Está claro que su vida está llena de dolor. Celestina no se sorprende.
La conversación se disuelve rápidamente, la escena cambia, el ángulo cambia, el ritmo cambia. Todo avanza como un video acelerado. Y ya Reín está solo. En el balcón del restaurante, debajo la piscina, junto a ella otra fiesta algo más atrevida. Las puertas abiertas detrás conducen al bullicio cálido del restaurante, a sus compañeros de clase, pero aquí hay silencio. Sostiene la copa, último sorbo de champán.
Y en un rincón del balcón, sobre el alféizar, suena un parlante –bajo, algo familiar. Entonces él gira la cabeza. Mira hacia la oscuridad del cielo nocturno. Y hace chasquidos con los dedos cerca de su oído derecho. Chas-chas. Una vez más. Chas-chas. Celestina ve cómo se tensa. Y otra vez. Chas-chas… chas… chas. Frunce el ceño.

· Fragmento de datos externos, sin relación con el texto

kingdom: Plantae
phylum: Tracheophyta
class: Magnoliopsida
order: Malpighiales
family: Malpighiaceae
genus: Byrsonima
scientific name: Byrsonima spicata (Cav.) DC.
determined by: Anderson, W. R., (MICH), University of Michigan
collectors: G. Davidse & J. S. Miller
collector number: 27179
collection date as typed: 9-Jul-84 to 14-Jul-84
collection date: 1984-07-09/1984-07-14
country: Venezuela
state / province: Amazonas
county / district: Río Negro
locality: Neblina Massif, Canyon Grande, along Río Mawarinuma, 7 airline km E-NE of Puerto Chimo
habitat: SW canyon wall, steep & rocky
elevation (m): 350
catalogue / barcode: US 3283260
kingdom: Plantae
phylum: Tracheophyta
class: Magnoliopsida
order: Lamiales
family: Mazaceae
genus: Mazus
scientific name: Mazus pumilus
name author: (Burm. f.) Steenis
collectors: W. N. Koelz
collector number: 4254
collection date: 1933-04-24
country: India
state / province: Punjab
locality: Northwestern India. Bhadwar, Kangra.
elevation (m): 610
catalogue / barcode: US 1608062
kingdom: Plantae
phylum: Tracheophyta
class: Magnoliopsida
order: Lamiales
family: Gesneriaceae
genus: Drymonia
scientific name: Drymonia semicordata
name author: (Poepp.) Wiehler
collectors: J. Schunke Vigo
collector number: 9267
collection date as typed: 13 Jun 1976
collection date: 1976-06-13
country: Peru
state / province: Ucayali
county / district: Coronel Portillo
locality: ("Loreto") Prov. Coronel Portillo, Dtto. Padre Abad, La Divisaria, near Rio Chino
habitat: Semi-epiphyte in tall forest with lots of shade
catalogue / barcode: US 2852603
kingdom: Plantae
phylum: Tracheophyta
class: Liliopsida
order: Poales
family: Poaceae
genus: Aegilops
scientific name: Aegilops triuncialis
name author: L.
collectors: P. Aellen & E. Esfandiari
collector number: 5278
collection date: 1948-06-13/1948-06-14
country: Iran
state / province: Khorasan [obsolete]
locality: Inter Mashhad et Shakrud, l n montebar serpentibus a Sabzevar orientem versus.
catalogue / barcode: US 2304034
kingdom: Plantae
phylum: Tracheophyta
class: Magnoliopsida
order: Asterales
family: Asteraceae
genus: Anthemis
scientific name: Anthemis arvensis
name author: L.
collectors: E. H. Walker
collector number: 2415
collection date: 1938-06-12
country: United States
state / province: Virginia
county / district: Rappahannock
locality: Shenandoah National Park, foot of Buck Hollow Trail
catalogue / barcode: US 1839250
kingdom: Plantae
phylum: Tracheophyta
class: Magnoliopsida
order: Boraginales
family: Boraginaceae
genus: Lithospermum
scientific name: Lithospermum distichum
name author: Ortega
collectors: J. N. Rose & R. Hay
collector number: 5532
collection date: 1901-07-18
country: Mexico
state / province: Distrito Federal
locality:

El recuerdo se interrumpe de repente, y Celestina mira a Reín junto a ella, inquisitiva. Él permanece imperturbable y concentrado.
Otro recuerdo suyo cambia de nuevo el espacio alrededor… Por un instante ella se distrae, observando cómo él pasa suavemente el pulgar por su mano.
No quiso comprender por qué le mostró exactamente aquella noche del encuentro.